By many accounts, admitted bribe-taker and former Seattle cop Darryl Stone got a short, easy walk in and out of prison. Investigators found 60 unprocessed DUI arrest citations in Stone's locker, and an FBI agent said Stone admitted he solicited bribes from drunk drivers. But after confessing in 1996 to taking only four bribes—all of them initiated by the other guy, the disgraced cop insisted—Stone was called "a good man" who "made a very basic mistake" by US Judge Thomas Zilly. Stone told the court, "I was lost, your honor, and I've come home now," and did a quick five months in prison, with another five on home detention.
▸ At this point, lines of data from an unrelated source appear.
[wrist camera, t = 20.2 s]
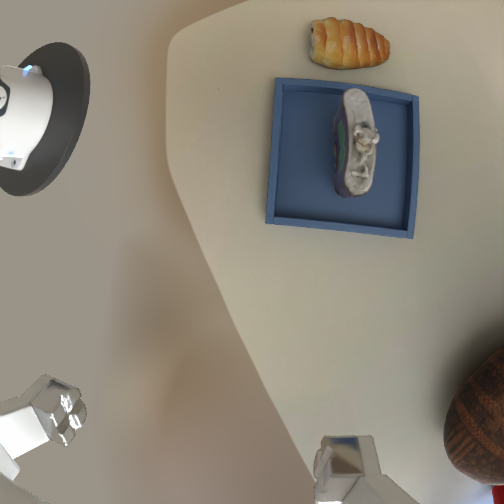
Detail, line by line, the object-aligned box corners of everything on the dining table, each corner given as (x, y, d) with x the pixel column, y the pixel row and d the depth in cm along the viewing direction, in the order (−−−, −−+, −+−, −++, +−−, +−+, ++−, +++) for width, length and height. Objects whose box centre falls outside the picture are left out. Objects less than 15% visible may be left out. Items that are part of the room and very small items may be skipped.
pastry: (383, 32, 27) (390, 17, 23) (390, 78, 28) (398, 66, 24) (308, 25, 28) (308, 9, 25) (310, 71, 30) (311, 57, 26)
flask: (331, 113, 30) (344, 77, 19) (357, 115, 29) (381, 80, 19) (332, 197, 31) (347, 197, 21) (359, 199, 31) (386, 199, 20)
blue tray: (268, 221, 33) (265, 223, 31) (277, 85, 31) (275, 77, 28) (405, 236, 31) (413, 239, 29) (411, 102, 28) (418, 96, 26)
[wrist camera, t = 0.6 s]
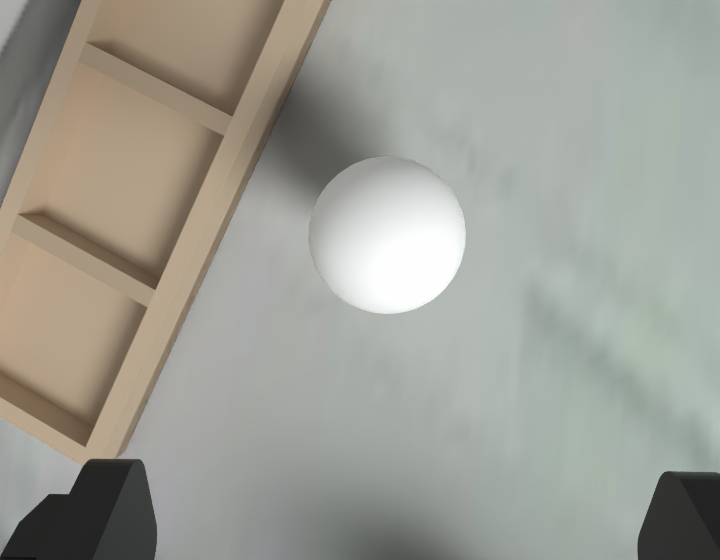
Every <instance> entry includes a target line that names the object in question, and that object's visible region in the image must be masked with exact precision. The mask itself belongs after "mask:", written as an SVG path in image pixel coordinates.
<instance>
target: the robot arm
mask: <svg viewBox="0 0 720 560" xmlns="http://www.w3.org/2000/svg"><path fill="white" fill-rule="evenodd" d="M156 544H157V525H156V520H155V515H154V510H153V505H152V500H151V495H150V490H149V485H148V481H147V476H146V471H145V467H144V464H143V462H142V461H141V460H140V459H90V460H88V461H87V462H86V463H85V464H84V466H83V468H82V469H81V471H80V473H79V475H78V477H77V479H76V481H75V483H74V485H73V487H72V489H71V491H70V493H69V494H49V495H48V496H47V497H46V498H45V499H44V500H43V501H42V502H40V503H39V504H38V505H37V506H36V507H35V508H34V509H33V510H32V511H31V512H30V513H29V514H28V515H27V516H26V517H25V518H24V519H23V520H21V521H20V522H19V524H18V526H17V527H16V529H15V531H14V533H13V535H12V536H11V538H10V540H9V542H8V543H7V545H6V547H5V549H4V551H3V552H2V554H1V556H0V560H154V558H155V552H156ZM638 560H720V474H719V473H716V472H673V471H667V472H664V473H663V474H662V475H661V477H660V479H659V481H658V484H657V486H656V489H655V492H654V495H653V498H652V500H651V503H650V506H649V509H648V511H647V514H646V517H645V520H644V522H643V525H642V528H641V531H640V534H639V537H638Z"/></svg>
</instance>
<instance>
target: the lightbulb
mask: <svg viewBox="0 0 720 560" xmlns="http://www.w3.org/2000/svg"><path fill="white" fill-rule="evenodd" d="M465 238H466V230H465V222H464V216H463V213H462V210H461V207H460V204H459V202H458V200H457V198H456V197H455V195H454V193H453V191H452V190H451V188H450V187H449V186H448V185H447V184H446V183H445V181H444V180H443V179H442V178H441V177H440V176H439V175H437V174H436V173H435V172H433V171H432V170H431V169H429V168H428V167H426V166H424V165H422V164H420V163H418V162H415V161H413V160H409V159H405V158H401V157H390V156H381V157H375V158H369V159H365V160H363V161H360V162H357V163H355V164H352V165H351V166H349V167H348V168H346V169H344V170H343V171H341V172H340V173H339V174H338V175H337V176H336V177H335V178H333V179H332V180H331V181H330V182H329V183H328V184H327V186H326V187H325V189H324V190H323V191H322V193H321V194H320V196H319V197H318V200H317V202H316V204H315V206H314V208H313V211H312V215H311V219H310V224H309V245H310V252H311V256H312V259H313V262H314V265H315V268H316V270H317V271H318V273H319V275H320V276H321V278H322V280H323V281H324V283H325V284H326V285H327V286H328V287H329V288H330V289H331V291H332V292H333V293H335V294H336V295H337V296H338V297H340V298H341V299H342V300H344V301H345V302H347V303H349V304H351V305H353V306H355V307H357V308H359V309H362V310H366V311H369V312H373V313H383V314H393V313H402V312H406V311H409V310H413V309H416V308H419V307H421V306H422V305H424V304H426V303H428V302H429V301H431V300H433V299H434V298H435V297H436V296H437V295H439V294H440V293H441V292H442V291H443V290H444V289H445V288H446V287H447V285H448V284H449V283H450V281H451V280H452V279H453V278H454V276H455V274H456V272H457V270H458V268H459V266H460V264H461V260H462V256H463V253H464V249H465Z"/></svg>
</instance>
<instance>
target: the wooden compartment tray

While still on detention, he climbed on the witness stand and helped send some of his bribers to jail for a year or more. In one case, Stone testified that a former waiter named Brian O'Neill, who blew a well-embalmed .17 on the drunk-o-meter, made the first overture, offering cash if Stone would let him walk. O'Neill said it was the other way around: Under oath, he claimed that when they got on the police elevator, Stone mentioned how costly an attorney would be, then put a finger to his lips, suggesting O'Neill should clam up. When they got off the elevator, Stone pulled him aside and wrote the figure "$3,000" in a telephone book. O'Neill accepted, he said, because he was frightened (and drunk). He was allowed to leave and, an hour later, returned with the money for Stone. A federal agent also told the court that Stone had earlier admitted to initiating the bribe from O'Neill. A jury nonetheless believed Stone—who on the stand made references to his religion and his conversion to a legit new life.
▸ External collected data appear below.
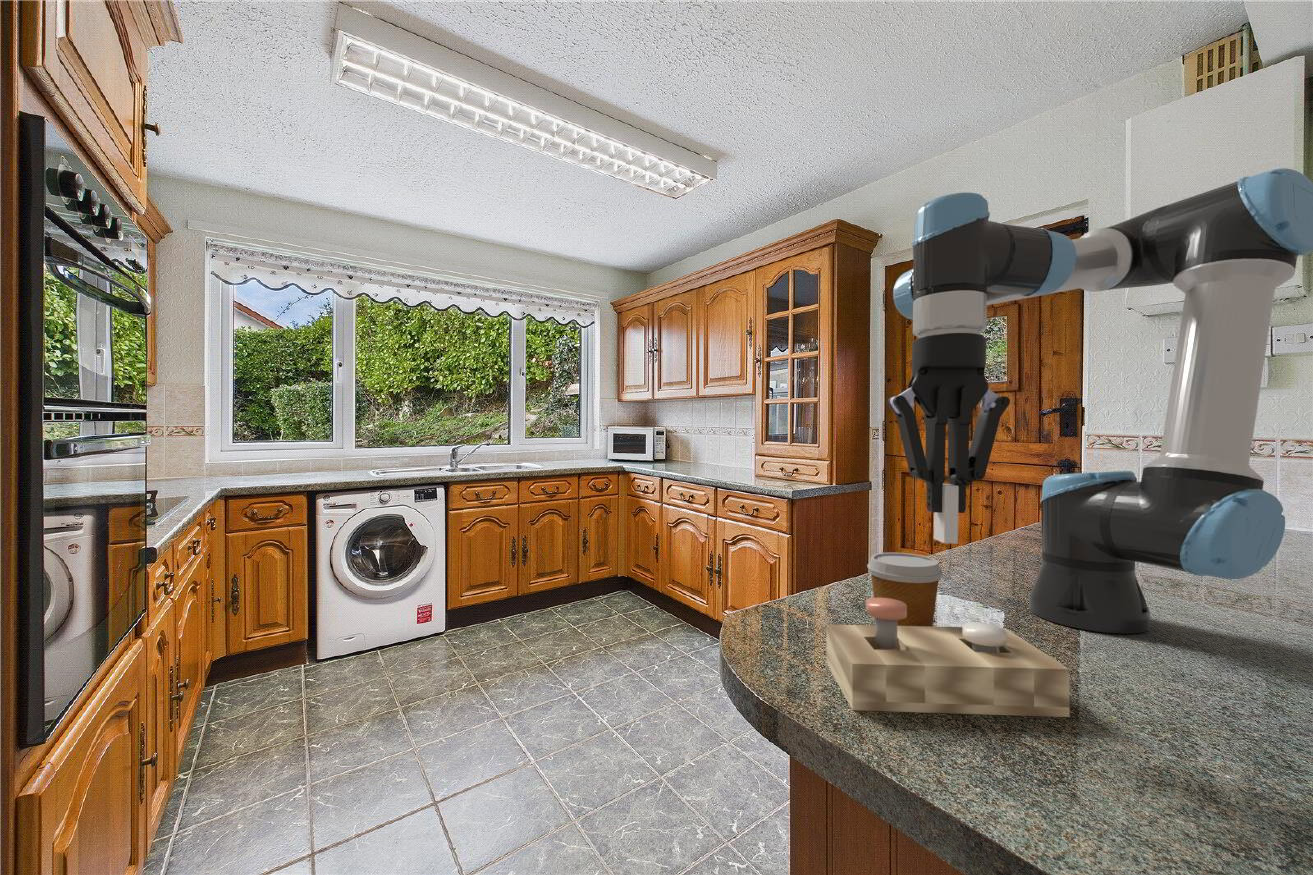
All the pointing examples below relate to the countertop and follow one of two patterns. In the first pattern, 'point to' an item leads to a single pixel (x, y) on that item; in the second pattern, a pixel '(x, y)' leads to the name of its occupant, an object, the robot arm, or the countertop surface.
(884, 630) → the pink round-capped knob part
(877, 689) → the block
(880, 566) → the disposable coffee cup
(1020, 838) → the countertop surface
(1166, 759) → the countertop surface
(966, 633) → the white mushroom knob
Maybe it was something the judge said. O'Neill tried to argue he was entrapped into paying Stone. But King County Superior Court Judge Janice Neimi told the jury not to buy that excuse. "A reasonable amount of persuasion to overcome reluctance does not constitute entrapment," she told the panel during instructions.

Say what? asked the state court of appeals.

"This sentence [of instruction by Neimi] erroneously suggested that a corrupt police officer who illegally solicits bribes from arrestees could use reasonable persuasion," wrote Judge H. Joseph Coleman, Division 1 of the state appeals court, in an opinion released last week. The appeals court indicated that, while the jury may have found that O'Neill was not entrapped into offering a bribe, he was clearly vulnerable, and any kind of persuasion, even "reasonable," changes the equation and raises questions as to who bribed whom. O'Neill's conviction was therein reversed, and he was given a new trial.

The county says it has not yet made a decision to retry O'Neill. But if so, the man who illegally took his money will likely be there to testify. Stone is now a free man.